Professor Greg McCarthy was the BHP Chair of Australian Studies (2016-2018) at Peking University in the School of International Studies. He is Emeritus Professor in the Department of Political Science University of Western Australia. Professor McCarthy has published widely on China and Australia and higher education including Governing Asian International Mobility in Australia with Xianlin Song (2020), Indigenising Australian Studies in China (2020), China in Australia: The Discourse of Changst with Xianlin Song (2018), and The Proletarianization of Academic Labour in Australia with Xianlin Song and Kanishka Jayasuriya (2018).
Professor Youzhong Sun is Vice-President of Beijing Foreign Studies University and serves as the President of the Chinese Association for Australian Studies, the Chinese Association for Intercultural Communication, and the China English Language Education Association.
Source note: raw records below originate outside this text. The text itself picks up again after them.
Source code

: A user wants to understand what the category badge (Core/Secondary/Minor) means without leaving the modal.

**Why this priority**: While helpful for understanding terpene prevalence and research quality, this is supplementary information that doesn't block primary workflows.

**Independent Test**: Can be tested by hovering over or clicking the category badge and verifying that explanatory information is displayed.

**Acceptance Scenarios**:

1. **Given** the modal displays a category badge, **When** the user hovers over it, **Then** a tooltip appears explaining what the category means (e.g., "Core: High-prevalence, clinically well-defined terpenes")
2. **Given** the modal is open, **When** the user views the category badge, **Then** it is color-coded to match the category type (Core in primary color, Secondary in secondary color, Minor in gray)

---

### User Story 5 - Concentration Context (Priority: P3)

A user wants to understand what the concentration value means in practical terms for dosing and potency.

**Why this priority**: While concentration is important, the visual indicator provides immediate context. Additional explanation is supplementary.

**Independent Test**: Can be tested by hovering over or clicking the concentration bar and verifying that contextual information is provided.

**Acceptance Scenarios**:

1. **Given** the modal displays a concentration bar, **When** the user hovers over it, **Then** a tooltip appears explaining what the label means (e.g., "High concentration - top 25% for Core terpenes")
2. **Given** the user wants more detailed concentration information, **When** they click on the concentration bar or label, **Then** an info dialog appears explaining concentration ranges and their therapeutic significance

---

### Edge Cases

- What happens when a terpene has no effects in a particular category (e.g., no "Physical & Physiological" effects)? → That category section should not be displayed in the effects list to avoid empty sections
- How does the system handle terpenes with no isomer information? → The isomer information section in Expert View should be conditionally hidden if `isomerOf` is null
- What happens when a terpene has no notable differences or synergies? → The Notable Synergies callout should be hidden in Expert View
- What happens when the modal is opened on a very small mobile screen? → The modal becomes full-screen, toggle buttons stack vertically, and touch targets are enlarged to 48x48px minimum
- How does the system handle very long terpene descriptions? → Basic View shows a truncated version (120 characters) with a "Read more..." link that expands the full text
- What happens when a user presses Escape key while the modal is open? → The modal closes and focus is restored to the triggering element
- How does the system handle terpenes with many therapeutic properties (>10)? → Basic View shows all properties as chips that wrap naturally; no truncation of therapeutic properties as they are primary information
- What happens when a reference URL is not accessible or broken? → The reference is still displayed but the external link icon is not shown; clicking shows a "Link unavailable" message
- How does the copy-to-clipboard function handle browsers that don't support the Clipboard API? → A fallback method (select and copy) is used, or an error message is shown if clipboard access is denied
He is the author of a number of books including Decoding China’s Image: A Comparative Study of the China Reporting by The New York Times and The Times 1993-2002, The Symbol of American Spirit: John Dewey’s Social Thought, Modern American Popular Culture, Approaching America, and American Cultural Industry. He has published more than 100 articles and is the translator of several works.
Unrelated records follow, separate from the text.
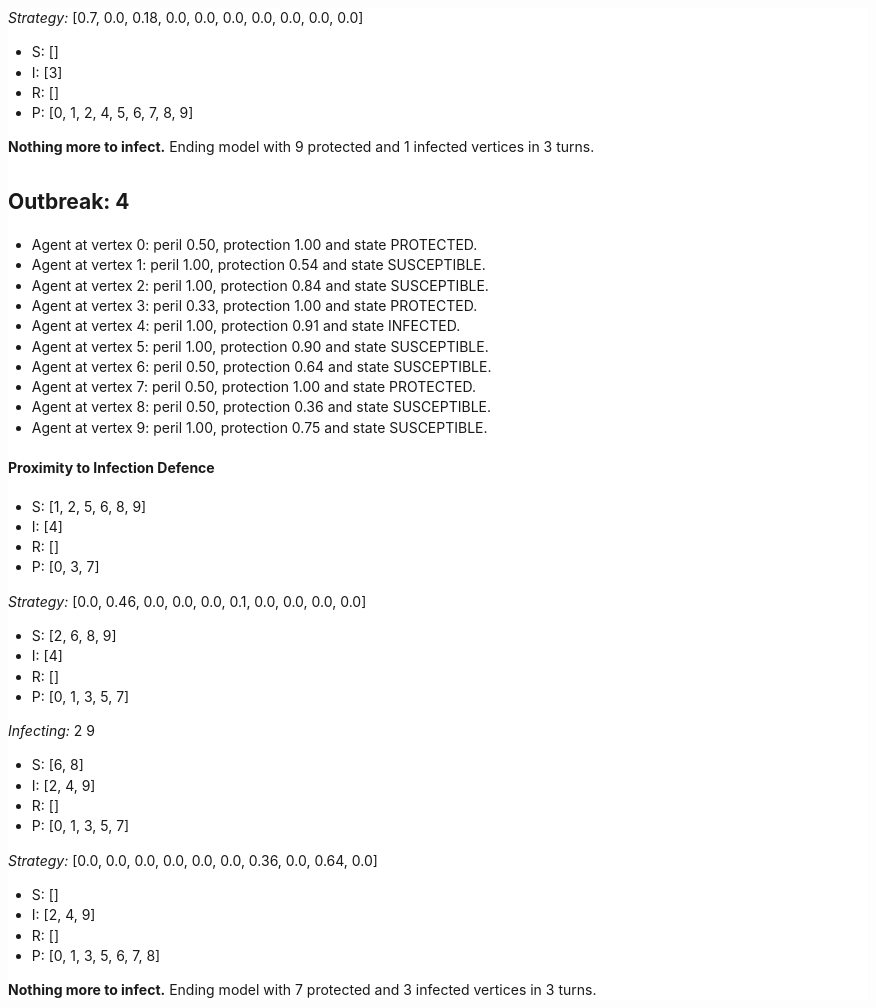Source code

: _Strategy:_ [0.7, 0.0, 0.18, 0.0, 0.0, 0.0, 0.0, 0.0, 0.0, 0.0]


 * S: []
 * I: [3]
 * R: []
 * P: [0, 1, 2, 4, 5, 6, 7, 8, 9]

__Nothing more to infect.__
Ending model with 9 protected and 1 infected vertices in 3 turns.

## Outbreak: 4
* Agent at vertex 0: peril 0.50, protection 1.00 and state PROTECTED.
* Agent at vertex 1: peril 1.00, protection 0.54 and state SUSCEPTIBLE.
* Agent at vertex 2: peril 1.00, protection 0.84 and state SUSCEPTIBLE.
* Agent at vertex 3: peril 0.33, protection 1.00 and state PROTECTED.
* Agent at vertex 4: peril 1.00, protection 0.91 and state INFECTED.
* Agent at vertex 5: peril 1.00, protection 0.90 and state SUSCEPTIBLE.
* Agent at vertex 6: peril 0.50, protection 0.64 and state SUSCEPTIBLE.
* Agent at vertex 7: peril 0.50, protection 1.00 and state PROTECTED.
* Agent at vertex 8: peril 0.50, protection 0.36 and state SUSCEPTIBLE.
* Agent at vertex 9: peril 1.00, protection 0.75 and state SUSCEPTIBLE.

#### Proximity to Infection Defence


 * S: [1, 2, 5, 6, 8, 9]
 * I: [4]
 * R: []
 * P: [0, 3, 7]

_Strategy:_ [0.0, 0.46, 0.0, 0.0, 0.0, 0.1, 0.0, 0.0, 0.0, 0.0]


 * S: [2, 6, 8, 9]
 * I: [4]
 * R: []
 * P: [0, 1, 3, 5, 7]

_Infecting:_ 2 9 

 * S: [6, 8]
 * I: [2, 4, 9]
 * R: []
 * P: [0, 1, 3, 5, 7]

_Strategy:_ [0.0, 0.0, 0.0, 0.0, 0.0, 0.0, 0.36, 0.0, 0.64, 0.0]


 * S: []
 * I: [2, 4, 9]
 * R: []
 * P: [0, 1, 3, 5, 6, 7, 8]

__Nothing more to infect.__
Ending model with 7 protected and 3 infected vertices in 3 turns.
Xianlin Song is an Associate Professor in the Department of Asian Studies at the University of Western Australia. She is the author of six books and over thirty articles that address issues such as feminist literature in China, transcultural knowledge production, international student mobility and Australian literature in China. Her recent books include Governing Asian International Mobility in Australia (with Greg McCarthy, 2020), Everything Changes: Australian Writers and China (with Nicholas Jose, 2020), Transcultural Encounters in Knowledge Production and Consumption (with Youzhong Sun, 2018), and Women Writers in Post Socialist China (with Kay Schaffer, 2014).
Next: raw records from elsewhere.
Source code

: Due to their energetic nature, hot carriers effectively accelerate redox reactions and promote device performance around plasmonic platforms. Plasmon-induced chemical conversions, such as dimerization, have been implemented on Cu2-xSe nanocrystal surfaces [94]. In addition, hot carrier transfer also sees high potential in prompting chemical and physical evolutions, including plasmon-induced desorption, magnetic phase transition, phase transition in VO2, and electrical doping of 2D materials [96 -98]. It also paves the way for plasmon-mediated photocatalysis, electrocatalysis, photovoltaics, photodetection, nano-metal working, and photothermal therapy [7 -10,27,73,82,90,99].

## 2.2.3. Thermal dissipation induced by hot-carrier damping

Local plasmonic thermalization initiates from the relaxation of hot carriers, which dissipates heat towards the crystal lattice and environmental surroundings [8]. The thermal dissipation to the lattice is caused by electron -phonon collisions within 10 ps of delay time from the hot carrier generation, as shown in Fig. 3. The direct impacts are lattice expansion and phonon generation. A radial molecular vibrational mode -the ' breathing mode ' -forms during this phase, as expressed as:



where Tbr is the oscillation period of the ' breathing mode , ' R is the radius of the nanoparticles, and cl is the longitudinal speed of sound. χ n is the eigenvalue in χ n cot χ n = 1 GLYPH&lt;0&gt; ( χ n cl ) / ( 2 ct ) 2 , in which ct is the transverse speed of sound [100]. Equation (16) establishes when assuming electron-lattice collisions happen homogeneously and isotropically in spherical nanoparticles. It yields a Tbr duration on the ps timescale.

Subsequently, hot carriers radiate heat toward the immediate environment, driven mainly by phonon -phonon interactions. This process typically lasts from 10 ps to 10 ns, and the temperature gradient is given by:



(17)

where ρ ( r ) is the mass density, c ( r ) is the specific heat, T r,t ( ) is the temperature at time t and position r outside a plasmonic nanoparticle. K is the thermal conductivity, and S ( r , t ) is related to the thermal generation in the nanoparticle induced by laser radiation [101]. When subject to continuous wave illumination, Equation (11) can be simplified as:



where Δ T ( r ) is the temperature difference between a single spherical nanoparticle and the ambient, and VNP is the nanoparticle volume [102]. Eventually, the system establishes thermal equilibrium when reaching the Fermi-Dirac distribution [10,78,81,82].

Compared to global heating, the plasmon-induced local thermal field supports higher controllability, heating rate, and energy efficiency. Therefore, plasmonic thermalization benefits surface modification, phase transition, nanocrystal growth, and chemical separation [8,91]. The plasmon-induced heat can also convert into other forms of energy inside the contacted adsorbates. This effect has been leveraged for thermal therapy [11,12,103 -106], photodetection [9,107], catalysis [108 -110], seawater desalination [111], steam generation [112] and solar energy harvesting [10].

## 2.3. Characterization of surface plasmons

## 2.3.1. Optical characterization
This book is a unique and original contribution to the knowledge of transcultural engagement between the ‘East’ and the ‘West’; notably between China and Australia.
The collection explores how the global system universally interrelates East and West, showing how this interrelatedness offers the promise of progress but can evoke the counteracting trend of tribal nationalism. The book addresses the connectedness of human progress by exploring how globalization creates new dynamic interfaces between East and West and how rather than clashes of culture there are growing forms of reciprocity between civilizations and a shared awareness of how humanity is connected through knowledge and international mobility.